After shutdown and putting 34Q to bed, we debriefed, echoing what we'd discussed earlier. Then came the discussion about the next flight.
"Ok, here's the thing. The engine has one hour left on it." He proceeded to tell me that the new engine had arrived, and even though they've assured him it would only take a couple days (the engine, though new, has been bought already broken-in), something will undoubtedly happen, this part, that part, need to order something, and it may end up taking a week or two. I agreed, as this has been par for the course. He's frustrated as well, says it's been the hardest year he's ever had to get students through to their checkride because of the delays.
"So, what I can do is check the schedule, see if anyone has it tomorrow evening. If not, would you want to try tomorrow evening to solo, or would you rather wait? I'll leave it up to you."
Well, naturally, based on what we'd both just witnessed from my sub-optimal performance with a subconscious distraction, I naturally responded, without hesitation, "No, absolutely not. I don't want to put myself in that situation." My reason was simple. The 1-hour limit, though trivial, would be on my mind, just as the rushed feeling was this flight, and I wouldn't be at my best. Plus, if I went into the flight with solo being the actual goal, and ended up not getting there, I'd be even more disappointed and frustrated for having spent an hour of time (and money) knowing full well it wasn't the ideal situation.
Decision made. So I suggested, since the plane may be down yet the next week, let's just get my practice knowledge test and endorsement out of the way. Then once that's done, if the plane is ready, maybe try flying later in the week. We agreed on Tuesday night for the practice exam.
Which brings us to last night (6/16) and my practice exam. But, before we went upstairs to the classroom, he says,"You want to see your airplane? The engine is off." We walked to the maintenance hangar and there she was, engine on a dolly on the floor, nose completely gone. Kind of sickening to see even though I know it's just a machine. I could sense the frustration in his voice as we talked about the engine. A couple short looks, then upstairs we went.

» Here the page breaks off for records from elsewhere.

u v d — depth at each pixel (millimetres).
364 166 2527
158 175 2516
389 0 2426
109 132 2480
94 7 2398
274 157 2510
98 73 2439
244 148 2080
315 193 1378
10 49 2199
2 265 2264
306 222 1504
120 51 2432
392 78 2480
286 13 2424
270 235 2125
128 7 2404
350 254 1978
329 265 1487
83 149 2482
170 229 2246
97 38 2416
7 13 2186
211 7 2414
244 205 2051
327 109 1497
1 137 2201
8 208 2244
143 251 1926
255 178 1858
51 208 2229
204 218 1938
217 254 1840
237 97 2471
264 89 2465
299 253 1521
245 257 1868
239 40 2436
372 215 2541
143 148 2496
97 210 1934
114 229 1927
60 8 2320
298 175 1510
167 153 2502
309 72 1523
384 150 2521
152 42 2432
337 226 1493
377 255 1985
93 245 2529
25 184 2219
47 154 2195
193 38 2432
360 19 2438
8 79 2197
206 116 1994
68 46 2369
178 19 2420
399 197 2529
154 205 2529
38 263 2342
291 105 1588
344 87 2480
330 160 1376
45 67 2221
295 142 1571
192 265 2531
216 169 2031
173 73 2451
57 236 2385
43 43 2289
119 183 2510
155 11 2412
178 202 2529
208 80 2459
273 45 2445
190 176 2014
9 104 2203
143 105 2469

I finished the 60-question exam, which he assured me he had made more difficult than the actual FAA test, in just over an hour. There were some questions I knew I had missed, but after reviewing several sections over lunch and just prior to the exam, there was much that was fresh in my mind, and I actually answered some correctly that I felt might have been wrong when answering. As we reviewed the answers, there were some (about half actually) that I missed just because of plain old stupid mistakes or not carefully reading the answers (which the King's course repeatedly and adamantly stresses you to do as some answers are just designed to trip you up).
All-in-all, I missed 12 of the 60, which comes out to an 80%, good enough for his endorsement, and good enough for me considering I'd only had 5.5 hours of sleep the night before (seriously, going to talk to my fam doc about finding a better solution for a sleep aid, starting to affect all areas of my life). I'd like to have done better, and I probably would have with more sleep, which might have helped me be more careful with reading the answers, but I'll take it. Once I get my PPL this score won't really matter. It's not like I'm gunning for an airline job and a prospective employer will use this in deciding between me and another candidate. The actual FAA Knowledge Test (which I will be scheduling in the next few weeks) carries more responsibility, and I'll continue studying for it, particularly the areas in which I fell short. But I want to know the material, not just memorize it for the test. I need to know it, and it will help me be a safer, more confident pilot.
We ended the evening with plans to fly next Tuesday, unless the plane is still down for the engine installation. Here's hoping for better weather next week, and no crosswinds.
Two Victor Uniform, clear of Two-Seven.